Ce nouveau scénario explique la naissance des premiers trous noirs de l’Univers
Les premiers trous noirs géants sont apparus très tôt dans l’Univers, mais leur origine restait un mystère. Une nouvelle théorie, appuyée par les observations du télescope spatial James Webb, propose enfin une explication crédible. Elle change notre regard sur les débuts du cosmos.

Depuis plusieurs décennies, les astronomes cherchent à comprendre comment les structures les plus extrêmes de l’Univers se sont formées. Grâce à l’évolution des télescopes, et notamment aux récentes observations du télescope spatial James Webb, notre vision du cosmos primordial continue d’évoluer. De nouvelles données permettent aujourd’hui d’explorer les périodes les plus anciennes de l’histoire cosmique, où se cachent les premières galaxies, étoiles et trous noirs.
Parmi les grandes énigmes de l’astronomie, une question restait entière. Comment les trous noirs supermassifs ont-ils pu apparaître aussi rapidement après le Big Bang ? Certains de ces géants atteignent déjà plusieurs milliards de masses solaires. Et cela, moins d’un milliard d’années après l’origine de l’Univers. Une nouvelle hypothèse, renforcée par les dernières images du télescope spatial James Webb, apporte un début de réponse inattendu.

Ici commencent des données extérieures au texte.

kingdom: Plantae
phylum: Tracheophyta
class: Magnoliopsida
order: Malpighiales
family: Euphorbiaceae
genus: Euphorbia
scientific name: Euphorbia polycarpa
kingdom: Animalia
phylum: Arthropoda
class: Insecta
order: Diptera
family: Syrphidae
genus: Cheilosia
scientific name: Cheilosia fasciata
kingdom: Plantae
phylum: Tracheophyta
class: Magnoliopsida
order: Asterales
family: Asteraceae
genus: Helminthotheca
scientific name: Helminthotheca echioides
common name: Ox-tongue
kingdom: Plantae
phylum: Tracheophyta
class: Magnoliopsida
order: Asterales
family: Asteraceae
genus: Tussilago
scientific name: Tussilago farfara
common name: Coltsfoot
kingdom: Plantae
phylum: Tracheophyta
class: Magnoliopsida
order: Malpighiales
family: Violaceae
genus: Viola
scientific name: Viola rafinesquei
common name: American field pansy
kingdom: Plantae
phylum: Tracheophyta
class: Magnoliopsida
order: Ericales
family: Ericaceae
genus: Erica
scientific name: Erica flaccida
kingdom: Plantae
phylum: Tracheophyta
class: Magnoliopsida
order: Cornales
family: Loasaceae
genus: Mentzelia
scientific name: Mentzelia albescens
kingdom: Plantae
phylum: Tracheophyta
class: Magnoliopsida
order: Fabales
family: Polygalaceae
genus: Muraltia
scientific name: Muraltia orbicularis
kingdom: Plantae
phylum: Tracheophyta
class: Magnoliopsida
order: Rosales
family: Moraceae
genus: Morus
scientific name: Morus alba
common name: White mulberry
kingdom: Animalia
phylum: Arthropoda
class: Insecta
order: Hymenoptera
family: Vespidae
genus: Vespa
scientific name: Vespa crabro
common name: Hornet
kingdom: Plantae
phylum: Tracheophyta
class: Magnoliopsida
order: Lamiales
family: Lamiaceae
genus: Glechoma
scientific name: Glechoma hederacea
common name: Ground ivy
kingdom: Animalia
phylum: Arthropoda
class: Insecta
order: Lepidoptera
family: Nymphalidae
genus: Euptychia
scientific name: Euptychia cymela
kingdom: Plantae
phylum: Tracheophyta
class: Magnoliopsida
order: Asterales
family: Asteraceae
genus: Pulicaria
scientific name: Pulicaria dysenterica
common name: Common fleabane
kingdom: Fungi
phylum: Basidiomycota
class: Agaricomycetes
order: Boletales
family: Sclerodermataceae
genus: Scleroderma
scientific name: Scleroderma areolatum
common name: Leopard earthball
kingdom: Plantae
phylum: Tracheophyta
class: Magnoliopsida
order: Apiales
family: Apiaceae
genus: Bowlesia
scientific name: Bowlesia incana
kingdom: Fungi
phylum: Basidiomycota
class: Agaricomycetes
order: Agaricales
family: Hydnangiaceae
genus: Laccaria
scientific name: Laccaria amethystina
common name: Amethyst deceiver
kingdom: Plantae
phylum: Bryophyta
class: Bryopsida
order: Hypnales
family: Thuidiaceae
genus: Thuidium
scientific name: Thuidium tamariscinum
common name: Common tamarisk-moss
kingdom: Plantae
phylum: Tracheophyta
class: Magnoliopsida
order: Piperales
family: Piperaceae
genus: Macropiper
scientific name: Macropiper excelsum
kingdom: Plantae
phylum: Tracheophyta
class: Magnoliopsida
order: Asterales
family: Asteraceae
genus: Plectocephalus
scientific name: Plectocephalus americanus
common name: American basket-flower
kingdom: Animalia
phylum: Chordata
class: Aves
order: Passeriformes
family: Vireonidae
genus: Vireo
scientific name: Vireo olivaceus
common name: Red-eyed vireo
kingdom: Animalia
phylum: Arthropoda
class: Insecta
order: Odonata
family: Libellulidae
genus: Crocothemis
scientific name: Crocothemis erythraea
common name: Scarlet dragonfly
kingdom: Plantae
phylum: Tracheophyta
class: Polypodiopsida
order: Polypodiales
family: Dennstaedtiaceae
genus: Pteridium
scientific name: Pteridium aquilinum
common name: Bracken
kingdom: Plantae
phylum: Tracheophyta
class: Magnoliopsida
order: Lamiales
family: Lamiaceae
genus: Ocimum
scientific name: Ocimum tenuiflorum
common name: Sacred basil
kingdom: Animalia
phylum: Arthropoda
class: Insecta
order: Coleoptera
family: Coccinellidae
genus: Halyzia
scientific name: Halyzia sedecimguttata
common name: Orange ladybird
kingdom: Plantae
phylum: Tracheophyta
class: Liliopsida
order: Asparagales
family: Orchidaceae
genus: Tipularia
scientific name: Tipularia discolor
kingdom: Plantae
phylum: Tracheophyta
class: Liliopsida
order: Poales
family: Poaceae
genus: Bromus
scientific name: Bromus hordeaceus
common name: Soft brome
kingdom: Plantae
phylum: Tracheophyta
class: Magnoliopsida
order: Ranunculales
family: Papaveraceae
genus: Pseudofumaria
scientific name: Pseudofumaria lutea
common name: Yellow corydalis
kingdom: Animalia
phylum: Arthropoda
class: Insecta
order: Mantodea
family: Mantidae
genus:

Des nuages de gaz géants se sont effondrés directement en trous noirs dans l’Univers primordial
Une nouvelle piste vient éclairer le mystère des premiers trous noirs géants. Elle suggère qu’ils ne sont pas issus d’étoiles en fin de vie, mais d’un phénomène beaucoup plus direct. Selon une théorie relayée par Space.com, les premiers trous noirs seraient nés de l’effondrement brutal de gigantesques nuages de gaz primordiaux. Ces masses, trop instables pour former des étoiles, se seraient contractées en blocs entiers. Elles auraient ainsi donné naissance à des trous noirs de plusieurs centaines de milliers de masses solaires, dès les premiers âges de l’Univers.
Cette idée permet de résoudre un problème majeur. Les modèles traditionnels n’expliquent pas comment des trous noirs aussi massifs ont pu croître aussi vite. Les observations du télescope James Webb confirment certains éléments de cette théorie. Des objets très anciens, comme UHZ1, abritent déjà des trous noirs actifs. Ils existaient seulement 470 millions d’années après le Big Bang. D’autres exemples, comme la galaxie Infinity, montrent plusieurs noyaux galactiques entourés de gaz. Ces structures seraient issues d’une collision entre deux galaxies. Un trou noir supermassif se trouve au centre, sans formation d’étoiles claire autour de lui.